> [Required work]:
For the material that follows, state how many lines contain the word "hand", and add nothing.
*** Block opens ***
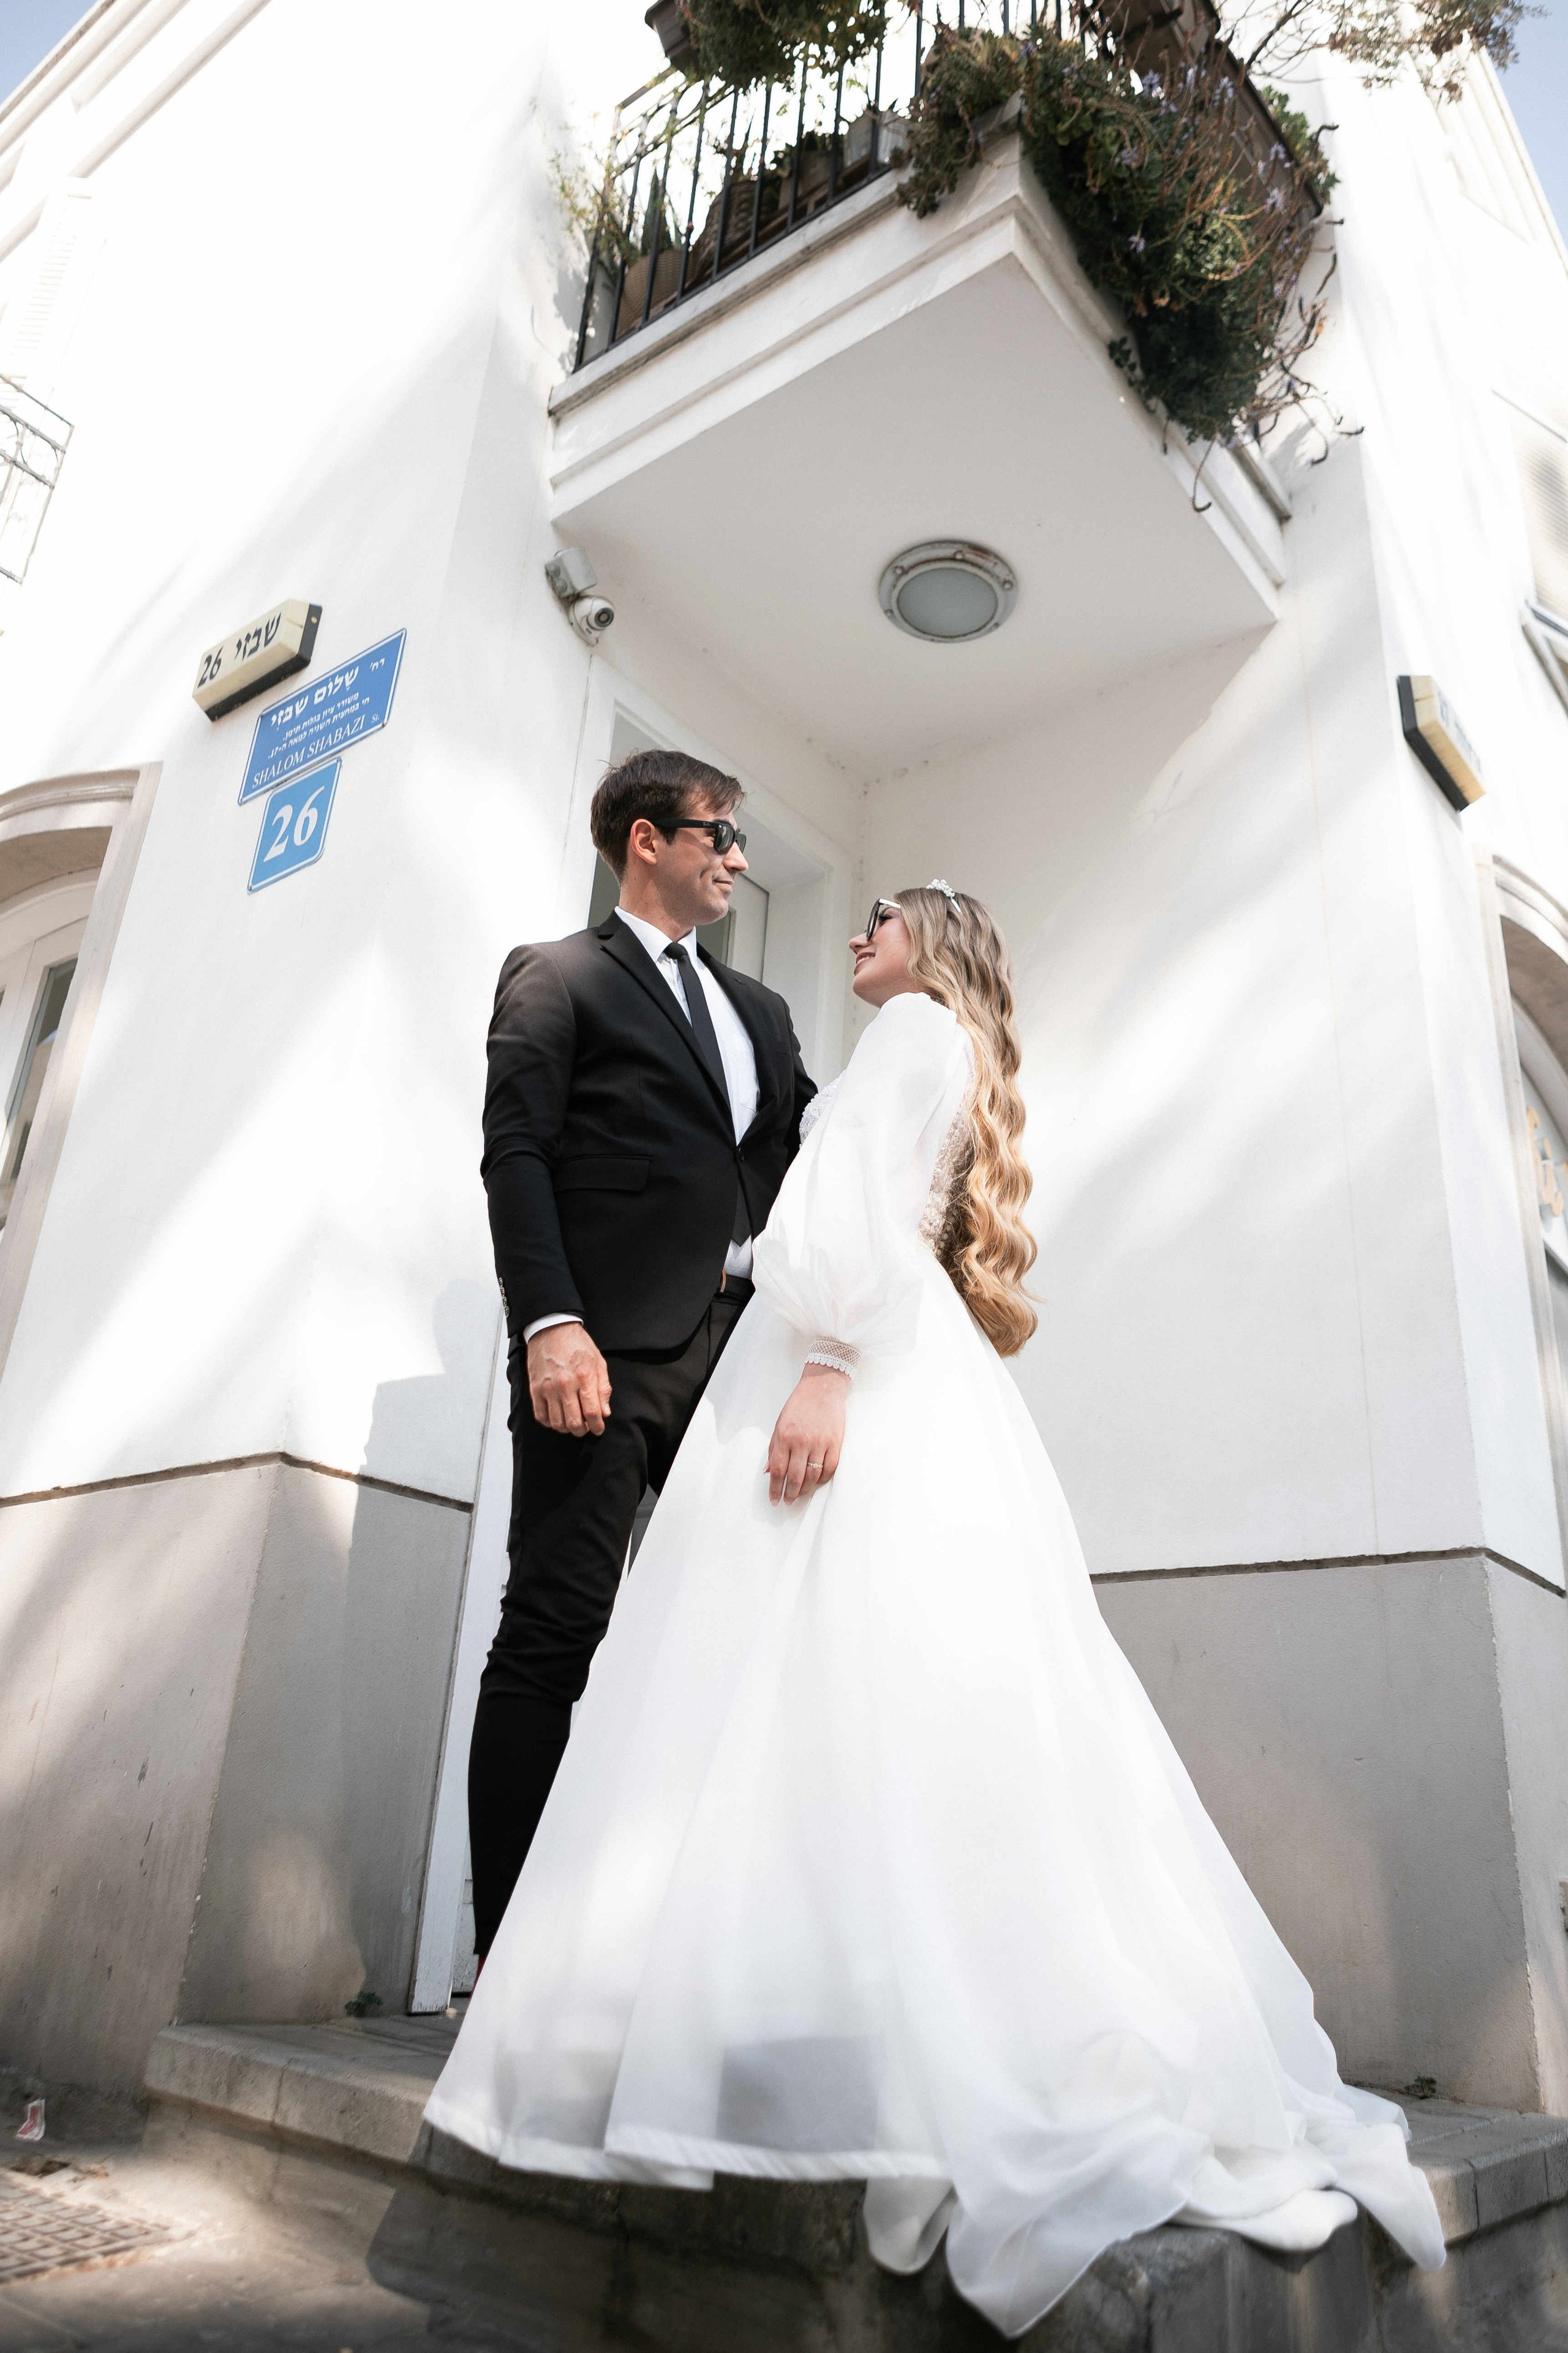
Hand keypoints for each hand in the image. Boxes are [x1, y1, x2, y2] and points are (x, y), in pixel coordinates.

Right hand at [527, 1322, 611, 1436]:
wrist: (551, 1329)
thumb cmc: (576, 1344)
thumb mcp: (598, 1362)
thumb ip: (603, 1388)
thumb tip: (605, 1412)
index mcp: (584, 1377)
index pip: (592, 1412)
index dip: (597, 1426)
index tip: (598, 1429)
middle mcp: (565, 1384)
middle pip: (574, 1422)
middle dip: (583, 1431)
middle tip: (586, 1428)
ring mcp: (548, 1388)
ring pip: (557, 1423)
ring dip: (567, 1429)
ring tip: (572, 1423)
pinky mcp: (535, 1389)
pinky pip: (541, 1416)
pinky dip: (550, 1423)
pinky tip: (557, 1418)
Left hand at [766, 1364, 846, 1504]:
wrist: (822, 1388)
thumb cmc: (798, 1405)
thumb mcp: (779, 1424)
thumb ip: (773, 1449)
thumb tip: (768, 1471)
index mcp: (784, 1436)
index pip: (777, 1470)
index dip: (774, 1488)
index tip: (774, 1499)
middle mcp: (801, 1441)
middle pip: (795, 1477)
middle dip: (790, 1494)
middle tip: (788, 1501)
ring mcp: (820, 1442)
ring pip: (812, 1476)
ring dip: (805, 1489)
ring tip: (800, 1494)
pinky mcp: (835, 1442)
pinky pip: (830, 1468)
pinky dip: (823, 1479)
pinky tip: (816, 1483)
*** Block closes ***
> [Your response]:
3